The sum of angles in a triangle is $180^\circ$. In $\triangle$AOB:
$\angle OAB + \angle OBA + \angle AOB = 180^\circ$
(Angle sum property of a triangle)
Substitute the known values:
$x + x + 60^\circ = 180^\circ$
$2x + 60^\circ = 180^\circ$
Solve for $x$:
$2x = 180^\circ - 60^\circ$
$2x = 120^\circ$
$x = \frac{120^\circ}{2}$
$x = 60^\circ$
Since $\angle ABO = x$, we have $\angle ABO = 60^\circ$.
Note that in $\triangle$AOB, since all angles are $60^\circ$, it is an equilateral triangle, which implies AB = OA = OB. This is consistent with the chords being equal and subtending a 60-degree angle at the center.

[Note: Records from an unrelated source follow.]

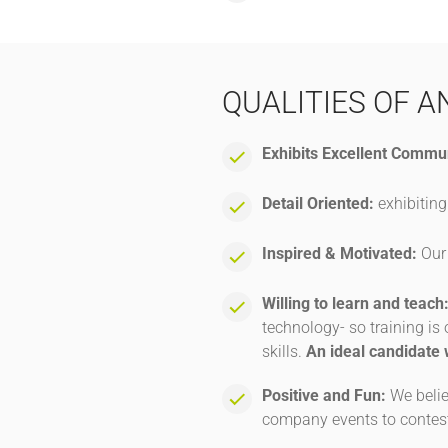
QUALITIES OF A
Exhibits Excellent Commun
Detail Oriented:
exhibiting
Inspired & Motivated:
Our 
Willing to learn and teach
technology- so training i
skills.
An ideal candidate 
Positive and Fun:
We belie
company events to contest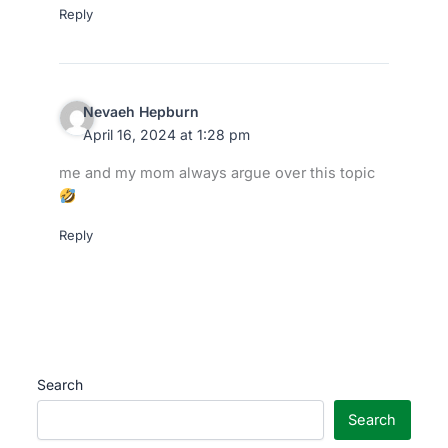
Reply
Nevaeh Hepburn
April 16, 2024 at 1:28 pm
me and my mom always argue over this topic
Reply
Search
Search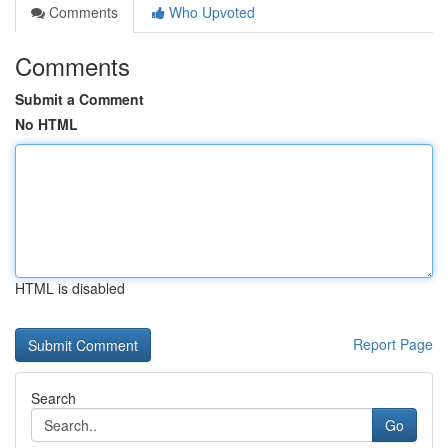
Comments
Who Upvoted
Comments
Submit a Comment
No HTML
HTML is disabled
Report Page
Search
Go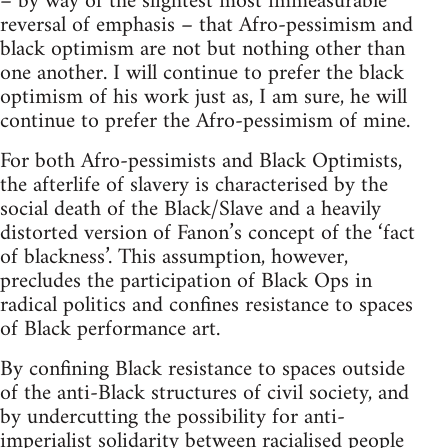
– by way of the slightest most immeasurable
reversal of emphasis – that Afro-pessimism and
black optimism are not but nothing other than
one another. I will continue to prefer the black
optimism of his work just as, I am sure, he will
continue to prefer the Afro-pessimism of mine.
For both Afro-pessimists and Black Optimists,
the afterlife of slavery is characterised by the
social death of the Black/Slave and a heavily
distorted version of Fanon’s concept of the ‘fact
of blackness’. This assumption, however,
precludes the participation of Black Ops in
radical politics and confines resistance to spaces
of Black performance art.
By confining Black resistance to spaces outside
of the anti-Black structures of civil society, and
by undercutting the possibility for anti-
imperialist solidarity between racialised people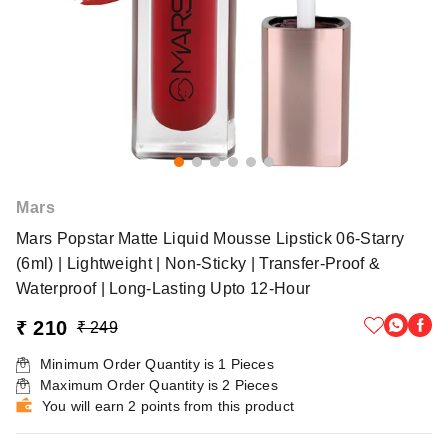
Mars
Mars Popstar Matte Liquid Mousse Lipstick 06-Starry
(6ml) | Lightweight | Non-Sticky | Transfer-Proof &
Waterproof | Long-Lasting Upto 12-Hour
₹ 210
₹ 249
Minimum Order Quantity is
1
Pieces
Maximum Order Quantity is
2
Pieces
You will earn 2 points from this product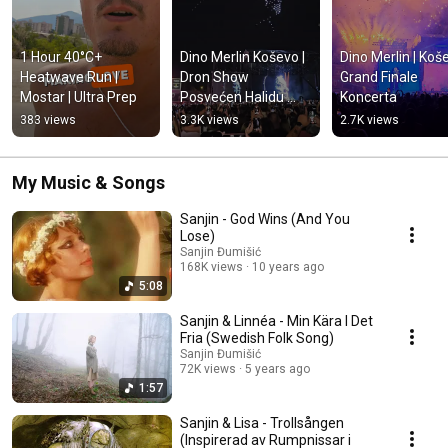
1 Hour 40°C+ 
Dino Merlin Koševo | 
Dino Merlin | Koše
Heatwave Run | 
Dron Show 
Grand Finale 
Mostar | Ultra Prep
Posvećen Halidu 
Koncerta
Bešliću "Poljem Se 
383 views
3.3K views
2.7K views
Širi Miris Ljiljana..."
My Music & Songs
Sanjin - God Wins (And You
Lose)
Sanjin Đumišić
168K views
10 years ago
5:08
Sanjin & Linnéa - Min Kära I Det
Fria (Swedish Folk Song)
Sanjin Đumišić
72K views
5 years ago
1:57
Sanjin & Lisa - Trollsången
(Inspirerad av Rumpnissar i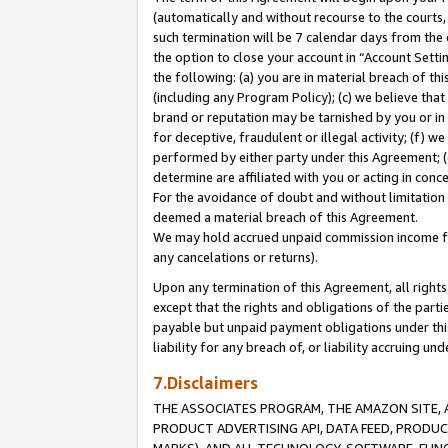
(automatically and without recourse to the courts, 
such termination will be 7 calendar days from the 
the option to close your account in “Account Sett
the following: (a) you are in material breach of th
(including any Program Policy); (c) we believe that
brand or reputation may be tarnished by you or in 
for deceptive, fraudulent or illegal activity; (f) 
performed by either party under this Agreement; (
determine are affiliated with you or acting in con
For the avoidance of doubt and without limitation 
deemed a material breach of this Agreement.
We may hold accrued unpaid commission income for 
any cancelations or returns).
Upon any termination of this Agreement, all rights 
except that the rights and obligations of the parti
payable but unpaid payment obligations under this 
liability for any breach of, or liability accruing un
7.Disclaimers
THE ASSOCIATES PROGRAM, THE AMAZON SITE, A
PRODUCT ADVERTISING API, DATA FEED, PRODU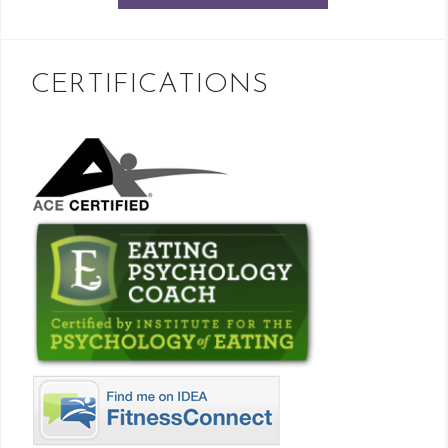
CERTIFICATIONS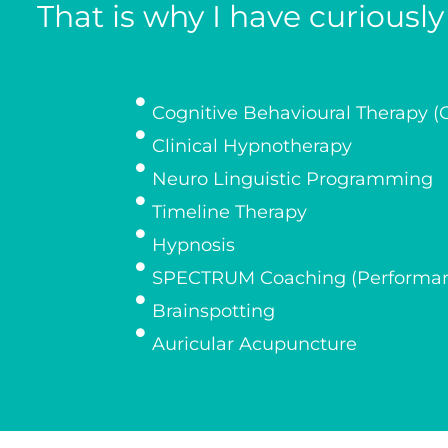
That is why I have curiousl
Cognitive Behavioural Therapy (
Clinical Hypnotherapy
Neuro Linguistic Programming
Timeline Therapy
Hypnosis
SPECTRUM Coaching (Performan
Brainspotting
Auricular Acupuncture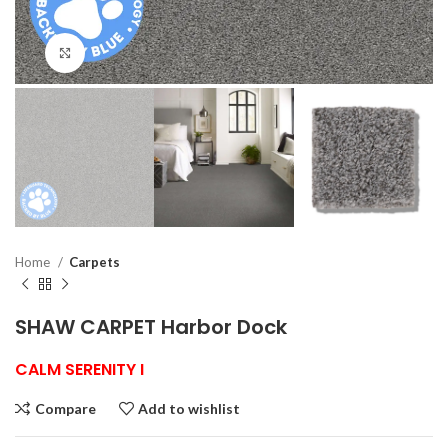
Click to enlarge
Home
Carpets
SHAW CARPET Harbor Dock
CALM SERENITY I
Compare
Add to wishlist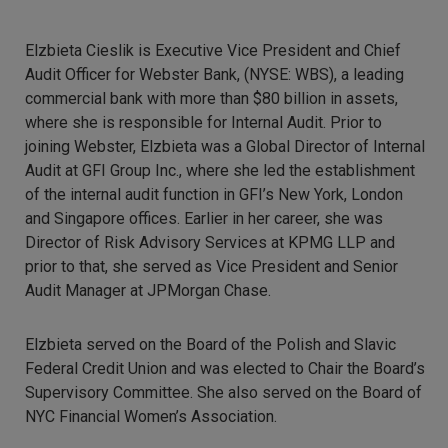
Elzbieta Cieslik is Executive Vice President and Chief
Audit Officer for Webster Bank, (NYSE: WBS), a leading
commercial bank with more than $80 billion in assets,
where she is responsible for Internal Audit. Prior to
joining Webster, Elzbieta was a Global Director of Internal
Audit at GFI Group Inc., where she led the establishment
of the internal audit function in GFI’s New York, London
and Singapore offices. Earlier in her career, she was
Director of Risk Advisory Services at KPMG LLP and
prior to that, she served as Vice President and Senior
Audit Manager at JPMorgan Chase.
Elzbieta served on the Board of the Polish and Slavic
Federal Credit Union and was elected to Chair the Board’s
Supervisory Committee. She also served on the Board of
NYC Financial Women’s Association.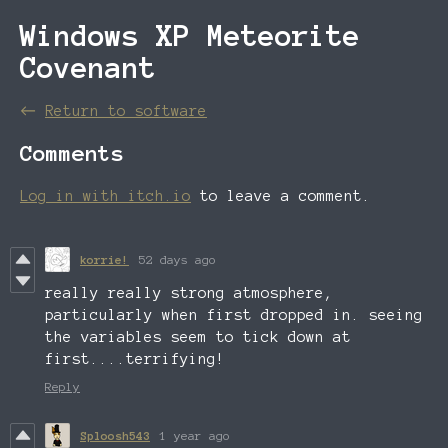
Windows XP Meteorite
Covenant
←
Return to software
Comments
Log in with itch.io
to leave a comment.
korrie!
52 days ago
really really strong atmosphere,
particularly when first dropped in. seeing
the variables seem to tick down at
first....terrifying!
Reply
Sploosh543
1 year ago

The measure of $\angle ABO$ is $60^\circ$.
Question 30. Factorise the expression
8x3 + 27 y3 + 36x2 y + 54xy2
OR
The Linear equation that converts Fahrenheit to Celsius is F = $\frac{9}{5}$ C + 32
Draw the graph of the equation using Celsius for x-axis and Fahrenheit for y-axis.
From the graph find the temperature in Fahrenheit for a temprature of 30°C.
Answer:
Given Expression:
$8x^3 + 27y^3 + 36x^2y + 54xy^2$
To Factorise:
Factorise the given expression.
Solution:
We examine the given expression $8x^3 + 27y^3 + 36x^2y + 54xy^2$.
We can observe that the first two terms are perfect cubes:
$8x^3 = (2x)^3$
$27y^3 = (3y)^3$
Let's consider the identity for the cube of a binomial sum:
$(a + b)^3 = a^3 + 3a^2b + 3ab^2 + b^3$
... (i)
Let's see if the given expression fits this form with $a = 2x$ and $b = 3y$.
The terms $a^3$ and $b^3$ match $(2x)^3$ and $(3y)^3$.
Now, let's check the middle terms $3a^2b$ and $3ab^2$ with $a=2x$ and $b=3y$:
$3a^2b = 3(2x)^2(3y)$
$3a^2b = 3(4x^2)(3y)$
$3a^2b = 36x^2y$
This matches the third term in the given expression.
$3ab^2 = 3(2x)(3y)^2$
$3ab^2 = 3(2x)(9y^2)$
$3ab^2 = 54xy^2$
This matches the fourth term in the given expression.
Since all the terms match the expansion of $(2x + 3y)^3$, we can factorise the given expression as $(2x + 3y)^3$.
$8x^3 + 27y^3 + 36x^2y + 54xy^2 = (2x)^3 + 3(2x)^2(3y) + 3(2x)(3y)^2 + (3y)^3$
$= (2x + 3y)^3$
The factorised expression is $(2x + 3y)^3$.